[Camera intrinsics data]

----------------

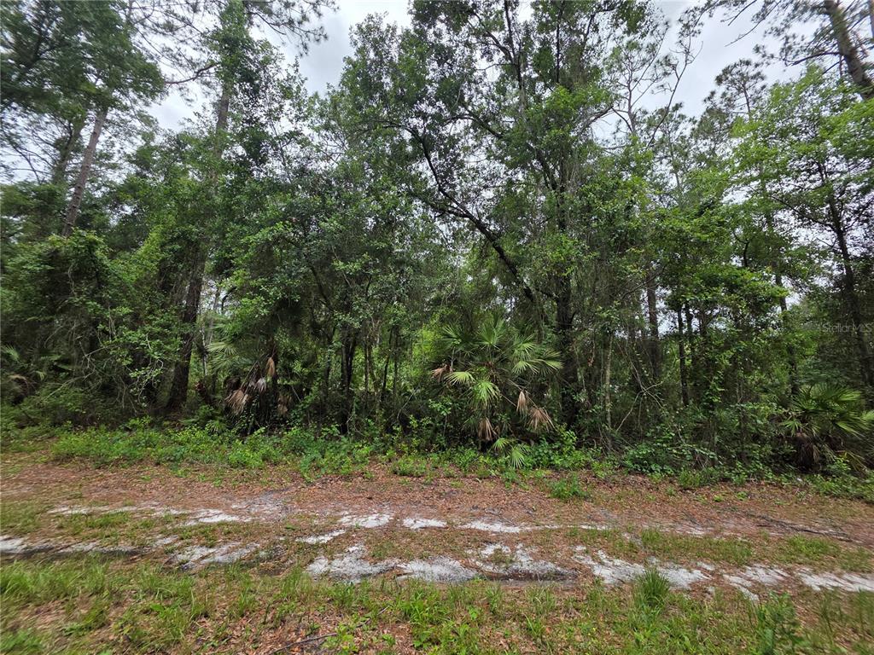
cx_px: 437
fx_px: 328
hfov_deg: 106.2
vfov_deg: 89.9
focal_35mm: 13
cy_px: 328
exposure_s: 1/1123
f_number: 1.9
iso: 40
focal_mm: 2.2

----------------

# Exercise brief:
The required output is each line above restated verbatim, with all images omitted.

# Response to this task:
cx_px: 437
fx_px: 328
hfov_deg: 106.2
vfov_deg: 89.9
focal_35mm: 13
cy_px: 328
exposure_s: 1/1123
f_number: 1.9
iso: 40
focal_mm: 2.2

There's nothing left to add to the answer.